My program have lots of 4-byte-string, like "aaaa" "bbbb" "cccc"... I need to collect particular strings that passes a crc checking.
Because there's very little chance that a string can pass the crc checking, so I don't want to use a very BIG buffer to hold all results. I prefer the result concated one by one, just like the input. For example, if the input is "aaaabbbbcccc" and "bbbb" doesn't pass the crc checking, the output string should be "aaaacccc" and output_count should be 2.
The code looks like:
__device__
bool is_crc_correct(char* str, int len) {
return true; // for simplicity, just return 'true';
}
// arguments:
// input: a sequence of 4-bytes-string, eg: aaaabbbbccccdddd....
__global__
void func(char* input, int* output, int* output_count) {
unsigned int index = blockDim.x*blockIdx.x + threadIdx.x;
if(is_crc_correct(input + 4*index)) {
// copy the string
memcpy(output + (*output_count)*4,
input + 4*index,
4);
// increase the counter
(*output_count)++;
}
}
Obviously the memory copy is not thread safe, I know atomicAdd function can be used for the ++ operation, but how to make both output and output_count thread safe?
What you are looking for is a lock-free linear allocator. The usual way of doing this is by having an atomically-increased accumulator that is used to index into a buffer. For example, in your case, the following should work:
__device__
char* allocate(char* buffer, int* elements) {
// Here, the size of the allocated segment is always 4.

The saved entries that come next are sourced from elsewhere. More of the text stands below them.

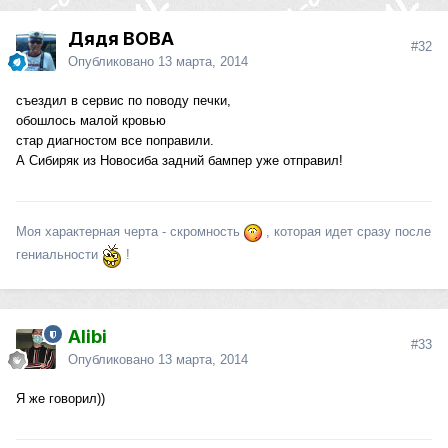
Дядя ВОВА
#32
Опубликовано
13 марта, 2014
съездил в сервис по поводу печки,
обошлось малой кровью
стар диагностом все поправили.
А Сибиряк из Новосиба задний бампер уже отправил!
Моя характерная черта - скромность
, которая идет сразу после
гениальности
!
Alibi
#33
Опубликовано
13 марта, 2014
Я же говорил))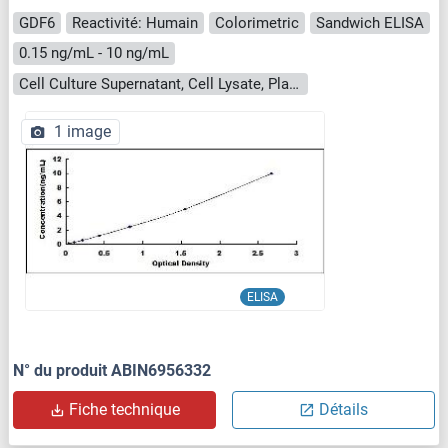
GDF6
Reactivité: Humain
Colorimetric
Sandwich ELISA
0.15 ng/mL - 10 ng/mL
Cell Culture Supernatant, Cell Lysate, Plasma, Serum, Tissue Homogenate
1 image
ELISA
N° du produit ABIN6956332
Fiche technique
Détails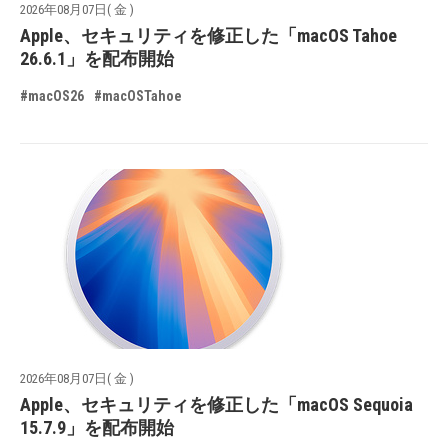
2026年08月07日( 金 )
Apple、セキュリティを修正した「macOS Tahoe
26.6.1」を配布開始
#macOS26
#macOSTahoe
2026年08月07日( 金 )
Apple、セキュリティを修正した「macOS Sequoia
15.7.9」を配布開始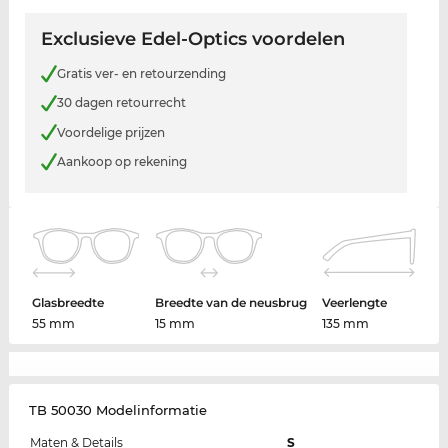
Exclusieve Edel-Optics voordelen
Gratis ver- en retourzending
30 dagen retourrecht
Voordelige prijzen
Aankoop op rekening
Glasbreedte
Breedte van de neusbrug
Veerlengte
55 mm
15 mm
135 mm
TB 50030 Modelinformatie
Maten & Details
S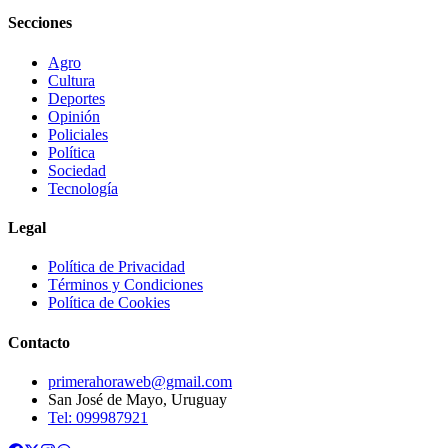
Secciones
Agro
Cultura
Deportes
Opinión
Policiales
Política
Sociedad
Tecnología
Legal
Política de Privacidad
Términos y Condiciones
Política de Cookies
Contacto
primerahoraweb@gmail.com
San José de Mayo, Uruguay
Tel: 099987921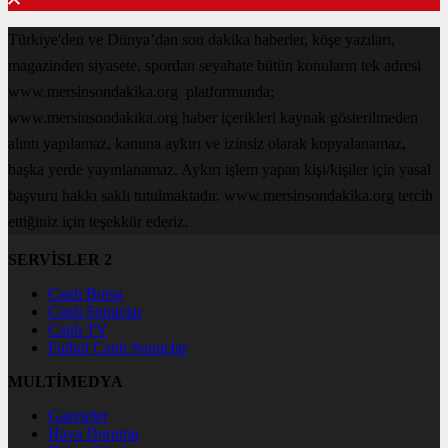
Türkiye'den ve Dünya’dan son dakika haberler, köşe yazıları,
magazinden siyasete, spordan seyahate bütün konuların tek adresi
www.mersinsondakika.org platformunda;
www.mersinsondakika.org haber içerikleri kaynak gösterilmeden
alıntı yapılamaz, kanuna aykırı ve izinsiz olarak kopyalanamaz,
başka yerde yayınlanamaz. Aykırı işlem yapan kişi/kişiler için yasal
başvuru hakkı saklı tutulmaktadır. www.mersinsondakika.org tercih
ettiğiniz için teşekkür ederiz.
SERVİSLER 2
Canlı Borsa
Canlı Sonuçlar
Canlı TV
Futbol Canlı Sonuçlar
MULTİMEDYA
Gazeteler
Hava Durumu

// In a more general use case you would atomicAdd the requested size.
return buffer + atomicInc(elements) * 4;
}
Which can then be used as such:
__global__
void func(char* input, int* output, int* output_count) {
unsigned int index = blockDim.x*blockIdx.x + threadIdx.x;
if(is_crc_correct(input + 4*index)) {
// Reserve the output buffer.
char* dst = allocate(output, output_count);
memcpy(dst, input + 4 * index, 4);
}
}
While this is perfectly thread safe, it is not guaranteed to preserve the input order. For example, "ccccaaaa" would be a valid output.
As Drop has mentioned in their comment, what you are trying to do is effectively a stream compaction (and Thrust already likely already provides what you need).
The code I posted above could be further optimized by first aggregating the output string by warp rather than directly allocating into the global buffer. This would reduce global atomic contention and likely lead to better performance. For an explanation on how to do this, I invite you to read the following article: CUDA Pro Tip: Optimized Filtering with Warp-Aggregated Atomics.